La première fois que j’ai lancé le dé, ça m’a demandé de remercier sincèrement une personne qui avait fait du bien à ma vie. Je me suis retrouvé à penser à mon père. Ça fait des années qu’on ne se parle presque plus. On s’est éloigné avec le temps, mes conneries et les silences qui se sont accumulés. Pourtant, ce jour-là, c’est lui qui est venu dans mes pensées. Alors, j’ai juste pris une seconde pour lui dire merci, dans ma tête. Merci pour ce qu’il m’a appris, même si je ne lui ai jamais dit. J’ai senti un poids s’alléger. J’avais pas besoin de lui parler, c’était pas ça l’important. Ce qui comptait, c’était de le sentir, ce merci, au fond de moi. Rien de plus, mais sur le coup c’était déjà beaucoup. La deuxième fois que j’ai lancé le dé, je suis tombé sur « partager », j’ai pensé à mon pote Rémi. On s’était appelé la veille pour discuter de rien, comme d’hab. Mais là, j’ai pris le temps de lui envoyer un message pour lui dire qu’il était un bon gars. Pas facile à dire ces trucs-là, surtout entre nous, mais je le lui ai écrit, simplement, sans chercher à en faire trop.
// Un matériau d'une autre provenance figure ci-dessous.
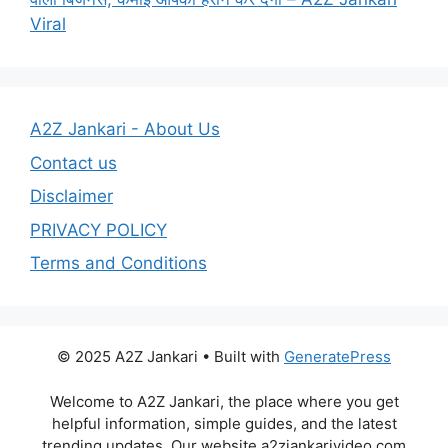
Viral
A2Z Jankari - About Us
Contact us
Disclaimer
PRIVACY POLICY
Terms and Conditions
© 2025 A2Z Jankari • Built with
GeneratePress
Welcome to A2Z Jankari, the place where you get
helpful information, simple guides, and the latest
trending updates. Our website a2zjankarivideo.com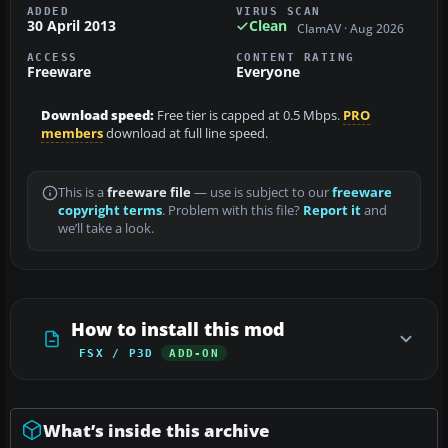
ADDED
VIRUS SCAN
30 April 2013
Clean
ClamAV · Aug 2026
ACCESS
CONTENT RATING
Freeware
Everyone
Download speed:
Free tier is capped at 0.5 Mbps.
PRO
members
download at full line speed.
This is a
freeware file
— use is subject to our
freeware
copyright terms
. Problem with this file?
Report it
and
we’ll take a look.
How to install this mod
FSX / P3D
ADD-ON
What’s inside this archive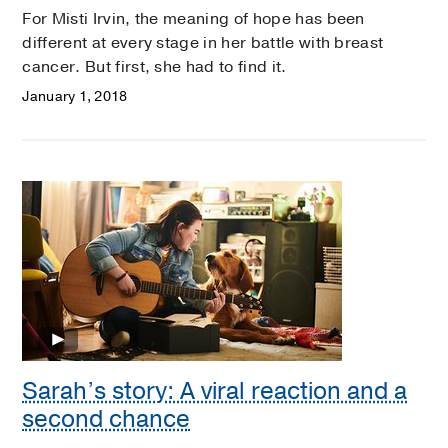
For Misti Irvin, the meaning of hope has been
different at every stage in her battle with breast
cancer. But first, she had to find it.
January 1, 2018
Sarah’s story: A viral reaction and a
second chance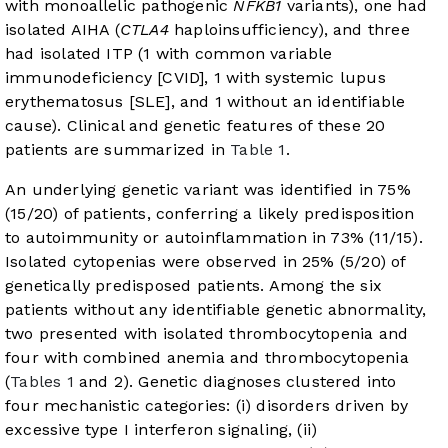
with monoallelic pathogenic
NFKB1
variants), one had
isolated AIHA (
CTLA4
haploinsufficiency), and three
had isolated ITP (1 with common variable
immunodeficiency [CVID], 1 with systemic lupus
erythematosus [SLE], and 1 without an identifiable
cause). Clinical and genetic features of these 20
patients are summarized in
Table 1
.
An underlying genetic variant was identified in 75%
(15/20) of patients, conferring a likely predisposition
to autoimmunity or autoinflammation in 73% (11/15).
Isolated cytopenias were observed in 25% (5/20) of
genetically predisposed patients. Among the six
patients without any identifiable genetic abnormality,
two presented with isolated thrombocytopenia and
four with combined anemia and thrombocytopenia
(
Tables 1
and 2). Genetic diagnoses clustered into
four mechanistic categories: (i) disorders driven by
excessive type I interferon signaling, (ii)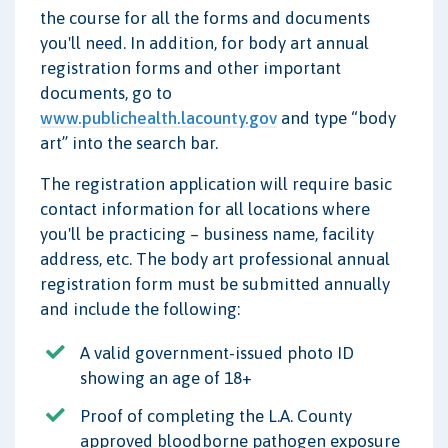
the course for all the forms and documents
you'll need. In addition, for body art annual
registration forms and other important
documents, go to
www.publichealth.lacounty.gov
and type “body
art” into the search bar.
The registration application will require basic
contact information for all locations where
you'll be practicing – business name, facility
address, etc. The body art professional annual
registration form must be submitted annually
and include the following:
A valid government-issued photo ID
showing an age of 18+
Proof of completing the L.A. County
approved bloodborne pathogen exposure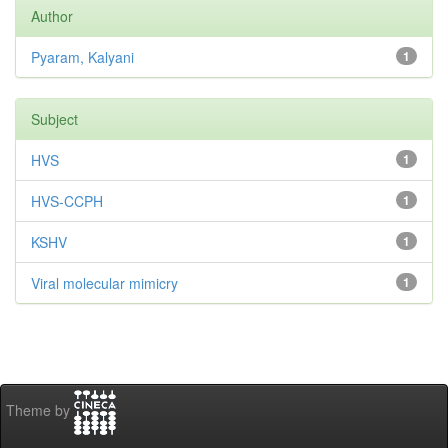
Author
Pyaram, Kalyani
1
Subject
HVS
1
HVS-CCPH
1
KSHV
1
Viral molecular mimicry
1
Theme by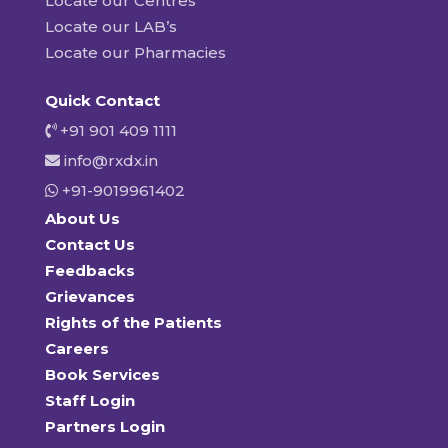
Locate our Centres
Locate our LAB’s
Locate our Pharmacies
Quick Contact
+91 901 409 1111
info@rxdx.in
+91-9019961402
About Us
Contact Us
Feedbacks
Grievances
Rights of the Patients
Careers
Book Services
Staff Login
Partners Login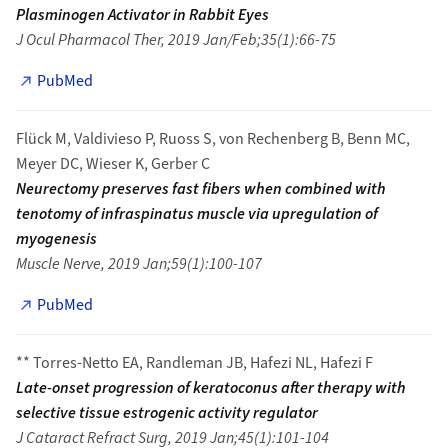
Plasminogen Activator in Rabbit Eyes
J Ocul Pharmacol Ther, 2019 Jan/Feb;35(1):66-75
PubMed
Flück M, Valdivieso P, Ruoss S, von Rechenberg B, Benn MC,
Meyer DC, Wieser K, Gerber C
Neurectomy preserves fast fibers when combined with
tenotomy of infraspinatus muscle via upregulation of
myogenesis
Muscle Nerve, 2019 Jan;59(1):100-107
PubMed
** Torres-Netto EA, Randleman JB, Hafezi NL, Hafezi F
Late-onset progression of keratoconus after therapy with
selective tissue estrogenic activity regulator
J Cataract Refract Surg, 2019 Jan;45(1):101-104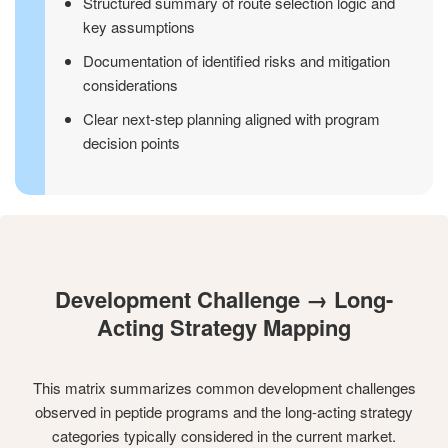
Structured summary of route selection logic and
key assumptions
Documentation of identified risks and mitigation
considerations
Clear next-step planning aligned with program
decision points
Development Challenge → Long-
Acting Strategy Mapping
This matrix summarizes common development challenges
observed in peptide programs and the long-acting strategy
categories typically considered in the current market.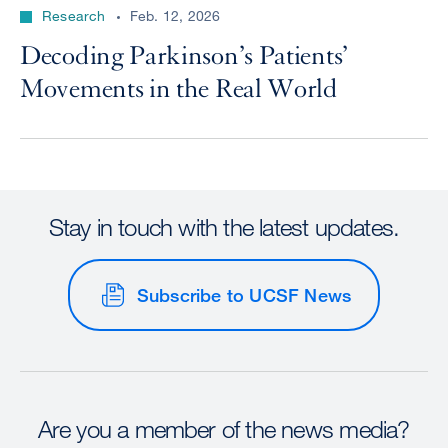
Research
Feb. 12, 2026
Decoding Parkinson’s Patients’
Movements in the Real World
Stay in touch with the latest updates.
Subscribe to UCSF News
Are you a member of the news media?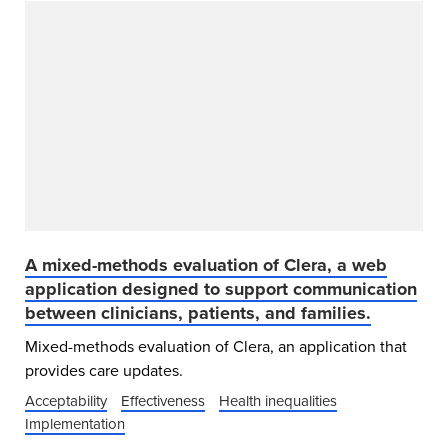
A mixed-methods evaluation of Clera, a web
application designed to support communication
between clinicians, patients, and families.
Mixed-methods evaluation of Clera, an application that
provides care updates.
Acceptability
Effectiveness
Health inequalities
Implementation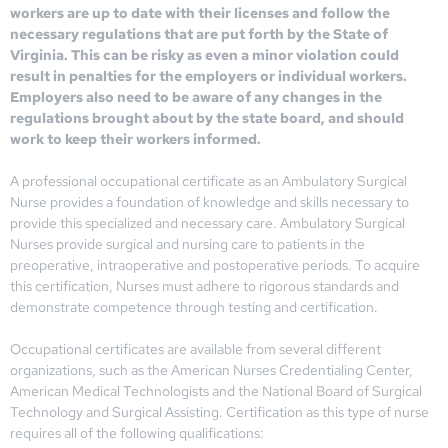
workers are up to date with their licenses and follow the
necessary regulations that are put forth by the State of
Virginia. This can be risky as even a minor violation could
result in penalties for the employers or individual workers.
Employers also need to be aware of any changes in the
regulations brought about by the state board, and should
work to keep their workers informed.
A professional occupational certificate as an Ambulatory Surgical
Nurse provides a foundation of knowledge and skills necessary to
provide this specialized and necessary care. Ambulatory Surgical
Nurses provide surgical and nursing care to patients in the
preoperative, intraoperative and postoperative periods. To acquire
this certification, Nurses must adhere to rigorous standards and
demonstrate competence through testing and certification.
Occupational certificates are available from several different
organizations, such as the American Nurses Credentialing Center,
American Medical Technologists and the National Board of Surgical
Technology and Surgical Assisting. Certification as this type of nurse
requires all of the following qualifications:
Et ça m’a fait quelque chose. Ça m’a rappelé que j’étais pas seul, que même si la vie est dure, t’as toujours quelqu’un autour de toi qui mérite un mot gentil.
J’ai ramé quand j’ai dû me dire un mot gentil, j’ai plutôt l’habitude de me traiter de gros connard foireux. J’ai vraiment essayé et j’ai rien trouvé de bon à me dire ce jour-là. J’ai quand même bien pris le temps de nettoyer ma table pour ne pas avoir l’impression de consommer dans une porcherie. On ne peut pas être gagnant à tous les coups ! Je me suis rappelé qu’à la réunion, on avait dit que l’essentiel était de tenter, pas de réussir.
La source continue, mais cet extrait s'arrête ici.